■ Work item A: Which lines of the records contain the word "that" with matching case? Copy each of those lines.

■ Document excerpt:
Quite some difference in your example indeed. Very interesting and a very nice picture!

Here's an example of the moiré I was talking about. Left/first picture is DeepPrime, bottom/right is normal Prime.
It is 100% crop of a dress. Be sure to watch in original size.

Edit: Taken with R5, 85mm 1.2, 500 ISO.


----------



## CDR (Oct 22, 2020)

Good to see a non-subscription-based option especially for those of us who have bought the R5 as a retirement gift for one's self - LOL. 

Will definitely check out the free trial (windows) as not many other options at present other than Canons free but super slow DPP - or am I wrong? Any feedback yet on whether it opens compressed raw images?

I must add I loved the ON1 Raw 2020 workflow/performance when I trialled that, but without R5 support it's just currently of no value.


----------



## COBRASoft (Oct 22, 2020)

From what I see, DxO has become even faster/more optimal using multicore cpu's.
I won't be upgrading my body anytime soon, so this € 58 is well spent for a couple of years... Unless DxO PL5 brings amazing new features I want.


----------



## HenryL (Oct 22, 2020)

privatebydesign said:


> No that is not true. You can open the Lightroom for ever, you can export any or all of your photos, you can print your photos in the Lightroom Print module. All of your Develop settings are maintained and are stored and you can export any or all of your photos as shot or with all your develop settings applied. What you can't do is change the develop settings or import new photos.


It's not even as bad as that - you actually can still import new photos and use all the DAM features. When the subscription ends, you lose the Develop and Map modules, and the ability to sync to mobile editions.


----------



## AlanF (Oct 22, 2020)

The Dragonfly was a low iso image. I just took some horrible shots at iso 5000 and 800mm and took extreme crops of a few hundred pixels. Don't take the quality seriously, just look at the noise. You can see which is the DeepPRIME, the smaller one. PRIME is really good but DeepPRIME is even better very noisy images. So, for me, at low iso, PRIME, high iso (and Moire) DeepPRIME.


----------



## AlanF (Oct 22, 2020)

CDR said:


> Good to see a non-subscription-based option especially for those of us who have bought the R5 as a retirement gift for one's self - LOL.
> 
> Will definitely check out the free trial (windows) as not many other options at present other than Canons free but super slow DPP - or am I wrong? Any feedback yet on whether it opens compressed raw images?
> 
> I must add I loved the ON1 Raw 2020 workflow/performance when I trialled that, but without R5 support it's just currently of no value.


It opens CRAW - that's all I shoot in. Canon did a great job creating CRAW, with what appears to be lossless compression to all intents and purposes.


----------



## COBRASoft (Oct 22, 2020)

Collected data

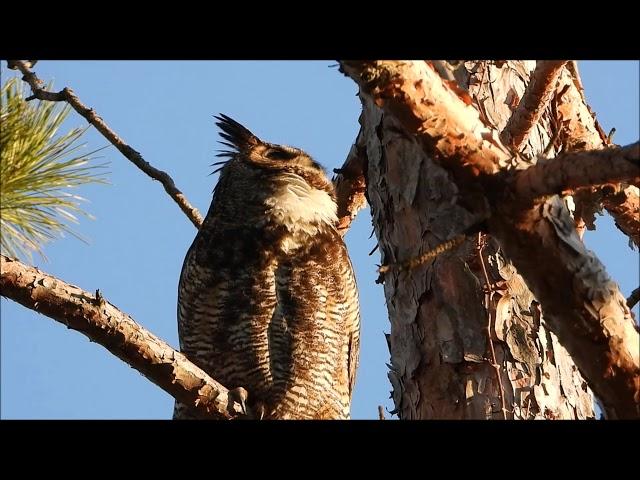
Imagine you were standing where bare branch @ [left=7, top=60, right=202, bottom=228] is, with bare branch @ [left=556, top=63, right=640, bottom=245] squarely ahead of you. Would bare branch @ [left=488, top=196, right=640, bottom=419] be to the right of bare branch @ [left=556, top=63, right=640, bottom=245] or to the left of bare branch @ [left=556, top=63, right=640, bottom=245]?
right

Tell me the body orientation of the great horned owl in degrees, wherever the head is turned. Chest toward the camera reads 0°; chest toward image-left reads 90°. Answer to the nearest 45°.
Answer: approximately 315°
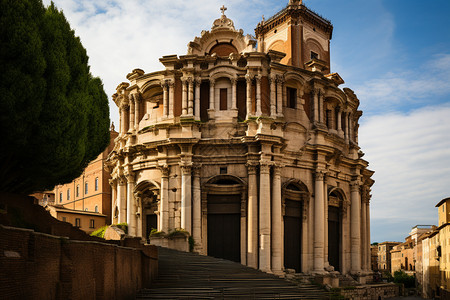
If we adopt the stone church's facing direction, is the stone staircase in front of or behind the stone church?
in front

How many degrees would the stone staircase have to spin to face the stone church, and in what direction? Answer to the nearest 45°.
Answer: approximately 180°

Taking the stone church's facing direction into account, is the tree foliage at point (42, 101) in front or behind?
in front

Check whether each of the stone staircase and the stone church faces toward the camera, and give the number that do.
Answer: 2

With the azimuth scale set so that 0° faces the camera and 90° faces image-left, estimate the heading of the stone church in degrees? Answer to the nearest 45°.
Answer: approximately 0°
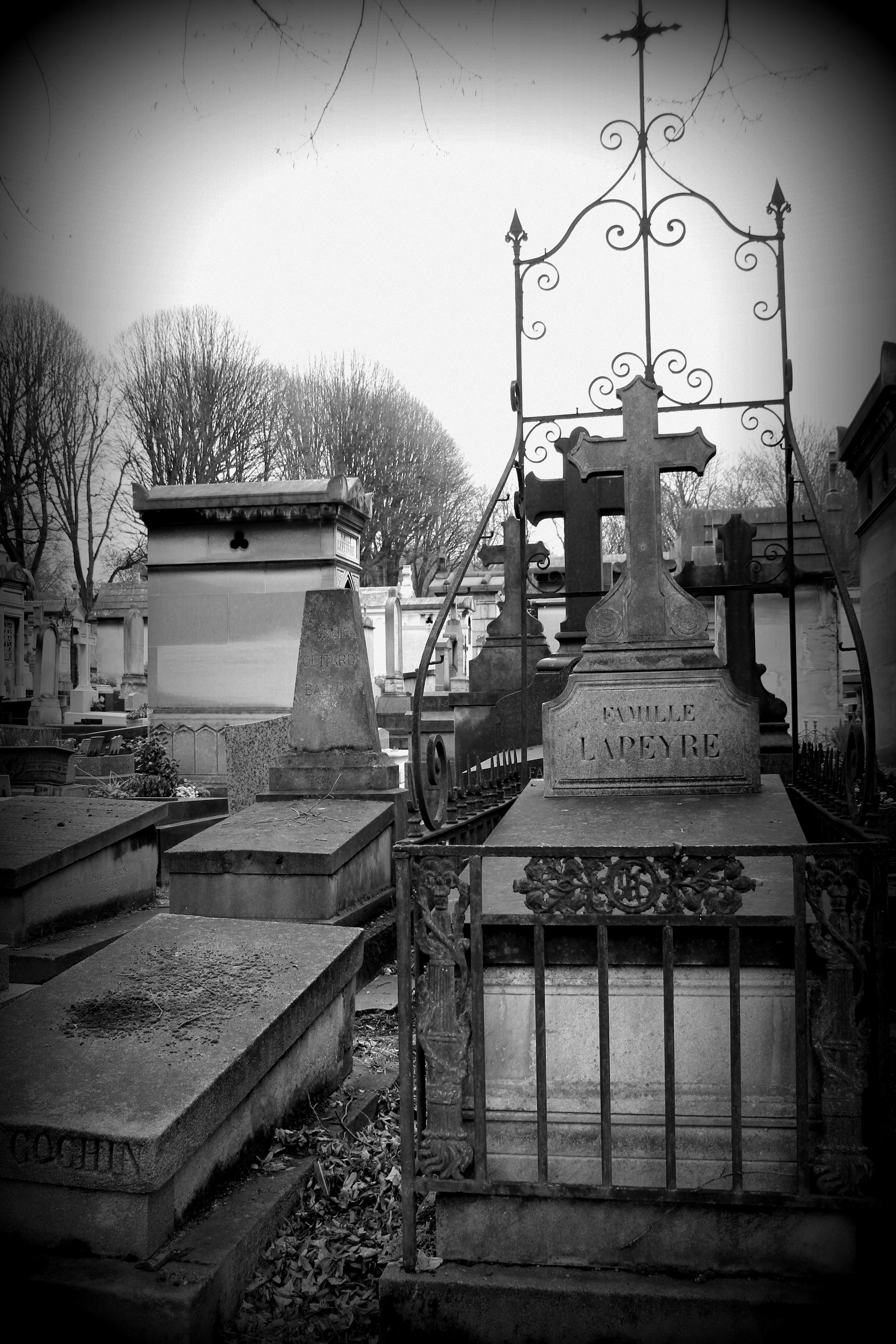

■ Work item B: Copy the stretch of the raw-processing forum thread from "It's not even" through "to mobile editions.".

■ Written reply A:
Check whether each of the stone staircase and the stone church faces toward the camera, and give the number that do.
With the azimuth scale set so that 0° faces the camera and 90° faces image-left, estimate the heading of the stone church in degrees? Answer to the nearest 45°.

■ Written reply B:
It's not even as bad as that - you actually can still import new photos and use all the DAM features. When the subscription ends, you lose the Develop and Map modules, and the ability to sync to mobile editions.